White Truffle & Parmesan Risotto
Indulge in the luxurious flavors of White Truffle & Parmesan Risotto, a creamy dish that elevates any meal into a gourmet experience.
- Author: Cathy
- Prep Time: 10 minutes
- Cook Time: 30 minutes
- Total Time: 40 minutes
- Yield: Serves 4
- Category: Main
- Method: Stovetop
- Cuisine: Italian
- 1 cup Arborio rice
- 1/2 cup dry white wine
- 1 small onion (finely chopped)
- 2 cloves garlic (minced)
- 1 cup grated Parmesan cheese
- 2 tsp truffle oil
- 4 cups low-sodium vegetable broth (warm)
- 2 tbsp butter
- 1/2 tsp black pepper (freshly ground)
- 1/4 cup fresh parsley (chopped)
- In a heavy-bottomed pan, heat olive oil over medium heat. Sauté the chopped onion until translucent (about 5 minutes).
- Add minced garlic and Arborio rice; cook for about 2 minutes until toasted.
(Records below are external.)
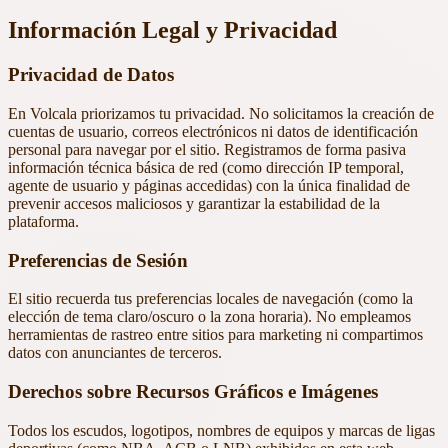
Información Legal y Privacidad
Privacidad de Datos
En Volcala priorizamos tu privacidad. No solicitamos la creación de
cuentas de usuario, correos electrónicos ni datos de identificación
personal para navegar por el sitio. Registramos de forma pasiva
información técnica básica de red (como dirección IP temporal,
agente de usuario y páginas accedidas) con la única finalidad de
prevenir accesos maliciosos y garantizar la estabilidad de la
plataforma.
Preferencias de Sesión
El sitio recuerda tus preferencias locales de navegación (como la
elección de tema claro/oscuro o la zona horaria). No empleamos
herramientas de rastreo entre sitios para marketing ni compartimos
datos con anunciantes de terceros.
Derechos sobre Recursos Gráficos e Imágenes
Todos los escudos, logotipos, nombres de equipos y marcas de ligas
- Pour in the white wine and stir until mostly evaporated (3–4 minutes).
- Gradually add warm vegetable broth one cup at a time, stirring continuously until absorbed (about 20 minutes).
- Once the rice is al dente, remove from heat and stir in grated Parmesan and truffle oil.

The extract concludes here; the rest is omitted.